The solution to all this is not easy, since dictionaries can effectively also be used after interpreter finalization (no thread state). The current PyErr_* APIs all rely on having the thread state available, so the dictionary implementation would have to add an extra check for the thread state.
All this will considerably slow down the interpreter and then only to solve a rare problem... perhaps we should reenable passing back exceptions viy PyDict_GetItem() instead ?! This will slow down the interpreter too, but it'll at least not cause the troubles with hacking the dictionary implementation to handle exceptions during compares.
None the less, performance is an issue for dictionaries, so I came up with the idea to use a specialized version for string keys.

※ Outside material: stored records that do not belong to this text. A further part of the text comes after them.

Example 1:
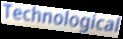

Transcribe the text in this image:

Technological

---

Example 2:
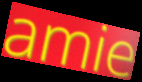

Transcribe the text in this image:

amie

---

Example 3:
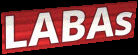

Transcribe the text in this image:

LABAs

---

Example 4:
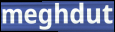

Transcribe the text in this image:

meghdut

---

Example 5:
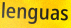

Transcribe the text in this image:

lenguas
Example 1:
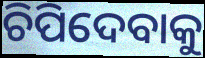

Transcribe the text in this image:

ଚିପିଦେବାକୁ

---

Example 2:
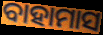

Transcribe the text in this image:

ବାହାମାସ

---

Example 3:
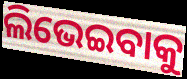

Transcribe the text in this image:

ଲିଭେଇବାକୁ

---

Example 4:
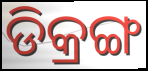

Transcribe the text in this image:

ଡିକ୍ରଙ୍ଗ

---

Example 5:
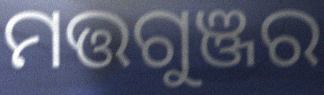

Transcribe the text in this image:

ମତ୍ତଗୁଞ୍ଜର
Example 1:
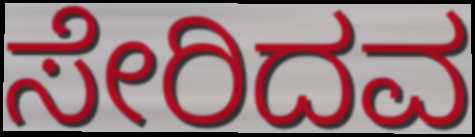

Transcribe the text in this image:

ಸೇರಿದವ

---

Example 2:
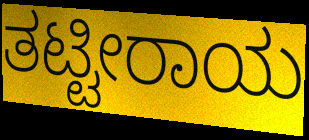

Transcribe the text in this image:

ತಟ್ಟೀರಾಯ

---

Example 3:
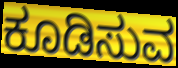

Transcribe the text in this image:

ಕೂಡಿಸುವ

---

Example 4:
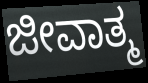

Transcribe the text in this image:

ಜೀವಾತ್ಮ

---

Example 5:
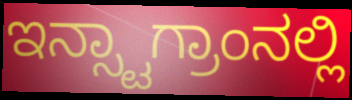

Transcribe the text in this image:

ಇನ್ಸ್ಟಾಗ್ರಾಂನಲ್ಲಿ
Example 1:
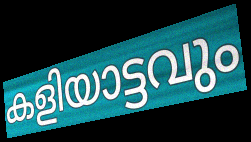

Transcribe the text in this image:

കളിയാട്ടവും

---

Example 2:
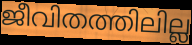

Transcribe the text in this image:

ജീവിതത്തിലില്ല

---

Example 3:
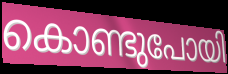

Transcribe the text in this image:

കൊണ്ടുപോയി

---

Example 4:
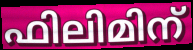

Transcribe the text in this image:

ഫിലിമിന്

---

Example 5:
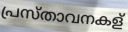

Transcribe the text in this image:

പ്രസ്താവനകള്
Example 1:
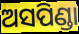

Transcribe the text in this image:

ଅସପିଣ୍ଡା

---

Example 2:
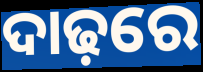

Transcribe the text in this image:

ଦାଢ଼ରେ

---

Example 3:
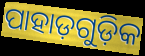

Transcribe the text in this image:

ପାହାଡ଼ଗୁଡ଼ିକ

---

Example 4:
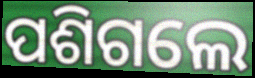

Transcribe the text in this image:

ପଶିଗଲେ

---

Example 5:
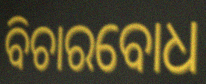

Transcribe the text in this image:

ବିଚାରବୋଧ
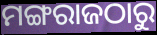
ମଙ୍ଗରାଜଠାରୁ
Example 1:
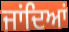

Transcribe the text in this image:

ਜਾਂਦਿਆਂ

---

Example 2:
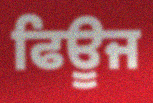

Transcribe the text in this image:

ਫਿਊਜ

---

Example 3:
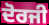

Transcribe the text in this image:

ਦੋਰਜੀ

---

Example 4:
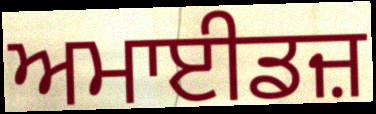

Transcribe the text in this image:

ਅਮਾਈਡਜ਼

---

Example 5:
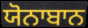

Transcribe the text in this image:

ਯੋਨਾਬਾਨ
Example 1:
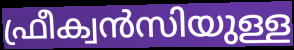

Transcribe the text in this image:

ഫ്രീക്വൻസിയുള്ള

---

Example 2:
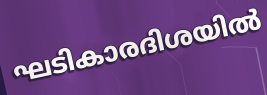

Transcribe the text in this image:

ഘടികാരദിശയിൽ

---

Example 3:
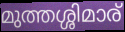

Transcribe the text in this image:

മുത്തശ്ശിമാര്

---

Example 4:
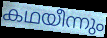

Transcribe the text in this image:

കഥയീന്നും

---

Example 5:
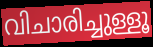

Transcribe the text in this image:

വിചാരിച്ചുള്ളൂ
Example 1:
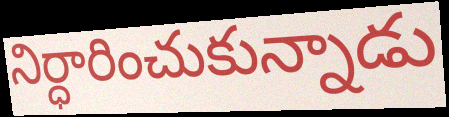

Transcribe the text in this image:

నిర్ధారించుకున్నాడు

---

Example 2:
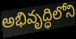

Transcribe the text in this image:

అభివృద్ధిలోని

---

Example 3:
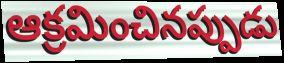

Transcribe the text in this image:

ఆక్రమించినప్పుడు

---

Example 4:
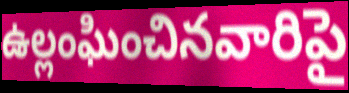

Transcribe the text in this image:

ఉల్లంఘించినవారిపై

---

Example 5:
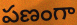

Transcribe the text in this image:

పణంగా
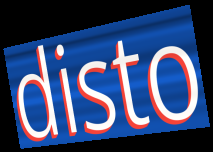
disto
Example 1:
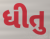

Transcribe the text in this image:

ધીતુ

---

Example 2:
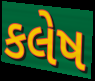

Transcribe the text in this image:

કલેષ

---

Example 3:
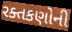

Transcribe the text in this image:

રક્તકણોની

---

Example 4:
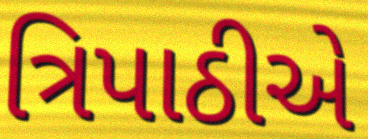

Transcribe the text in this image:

ત્રિપાઠીએ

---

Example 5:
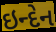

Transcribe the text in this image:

ઇન્દેન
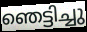
ഞെട്ടിച്ചു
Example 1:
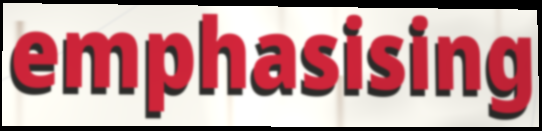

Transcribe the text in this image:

emphasising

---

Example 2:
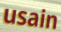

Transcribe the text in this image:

usain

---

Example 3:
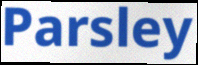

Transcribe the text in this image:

Parsley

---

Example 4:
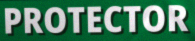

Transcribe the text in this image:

PROTECTOR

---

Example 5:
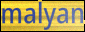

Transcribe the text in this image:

malyan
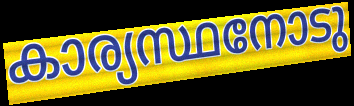
കാര്യസ്ഥനോടു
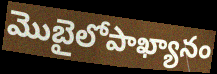
మొబైలోపాఖ్యానం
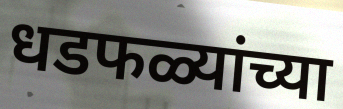
धडफळ्यांच्या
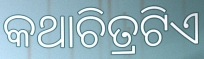
କଥାଚିତ୍ରଟିଏ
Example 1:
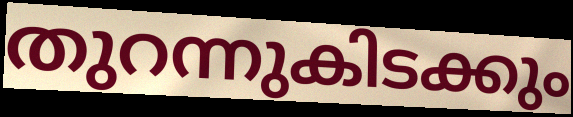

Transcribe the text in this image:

തുറന്നുകിടക്കും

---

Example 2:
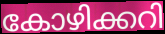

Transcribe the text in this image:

കോഴിക്കറി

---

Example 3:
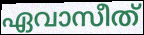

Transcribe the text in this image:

ഏവാസീത്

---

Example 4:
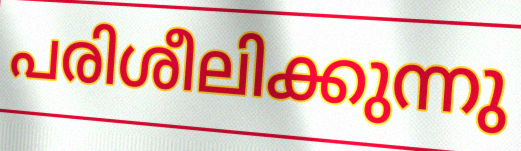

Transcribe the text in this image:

പരിശീലിക്കുന്നു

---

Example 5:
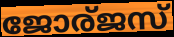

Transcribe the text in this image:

ജോര്ജസ്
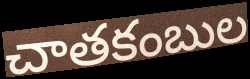
చాతకంబుల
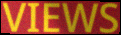
VIEWS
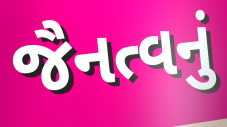
જૈનત્વનું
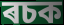
ৰচক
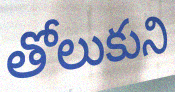
తోలుకుని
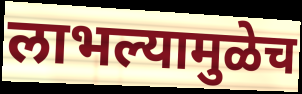
लाभल्यामुळेच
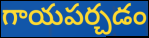
గాయపర్చడం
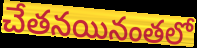
చేతనయినంతలో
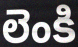
లెంకి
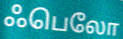
ஃபெலோ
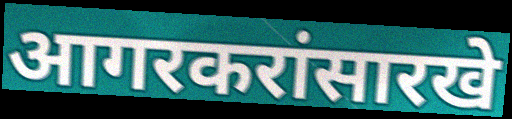
आगरकरांसारखे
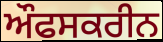
ਔਫਸਕਰੀਨ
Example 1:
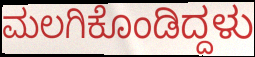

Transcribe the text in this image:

ಮಲಗಿಕೊಂಡಿದ್ದಳು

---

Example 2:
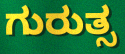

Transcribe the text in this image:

ಗುರುತ್ಸ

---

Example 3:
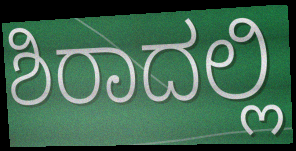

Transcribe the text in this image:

ಶಿರಾದಲ್ಲಿ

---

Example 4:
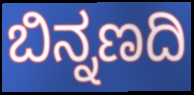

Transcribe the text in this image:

ಬಿನ್ನಣದಿ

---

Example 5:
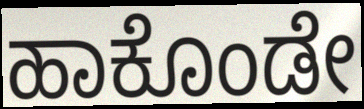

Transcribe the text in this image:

ಹಾಕೊಂಡೇ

When I saw how few of the dictionaries created by the regression test ever had anything else, I tried to simply make all dictionaries the specialized variety (they can degrade themselves as needed). What I found was that just over 2% of the dictionaries created by running the regression test ever held any non-string keys; this may be very different for "real" programs, but I'm curious about how different. I've also done no performance testing on my patch for this yet, and don't expect it to be a big boost without something like the bug fix I mentioned above, but I could be wrong. If anyone would like to play with the idea, I've posted my current patch at:
http://sourceforge.net/patch/?func=detailpatch&patchid=101309&groupid=5470
I very much like the idea of having a customizable lookup method for builtin dicts.
This would allow using more specific lookup function for different tasks (it would even be possible switching the lookup functions at run-time via a new dict method), e.g. one could think of optimizing string lookups using a predefined set of slots or by assuring that the stored keys map 1-1 by using an additional hash value modifier which is automatically tuned to assure this feature. This would probably greatly speed up lookups for both successful and failing searches.
We could add also add special lookup functions for keys which are known not to raise exceptions during compares (which is probably what motivated your patch, right ?) and then fall back to a complicated and slow variant for the general case.